§ DATA FOR REVIEW:

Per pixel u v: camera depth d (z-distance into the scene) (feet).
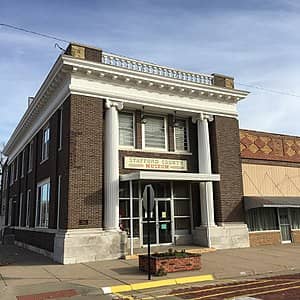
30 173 83.92
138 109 63.62
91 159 55.16
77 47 57.00
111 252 53.31
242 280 37.55
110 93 58.39
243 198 67.87
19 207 94.89
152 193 38.78
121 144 61.77
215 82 69.10
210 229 62.59
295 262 47.57
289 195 75.15
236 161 68.54
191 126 69.00
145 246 61.11
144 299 30.14
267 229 71.05
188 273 39.99
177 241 64.28
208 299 29.09
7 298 31.30
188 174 59.31
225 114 69.31
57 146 61.31
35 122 81.30
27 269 46.09
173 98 64.44
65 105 57.57
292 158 77.87
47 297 31.65
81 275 40.86
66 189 53.57
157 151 64.18
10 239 94.38
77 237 51.62
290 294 30.04
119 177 58.23
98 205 54.49
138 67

§ PROMPT:
Find the line with "111 252 53.31" in the entries above. Retype it and each line after it, exactly, through the line with "177 241 64.28", and stop there.

§ RESPONSE TO THE TASK:
111 252 53.31
242 280 37.55
110 93 58.39
243 198 67.87
19 207 94.89
152 193 38.78
121 144 61.77
215 82 69.10
210 229 62.59
295 262 47.57
289 195 75.15
236 161 68.54
191 126 69.00
145 246 61.11
144 299 30.14
267 229 71.05
188 273 39.99
177 241 64.28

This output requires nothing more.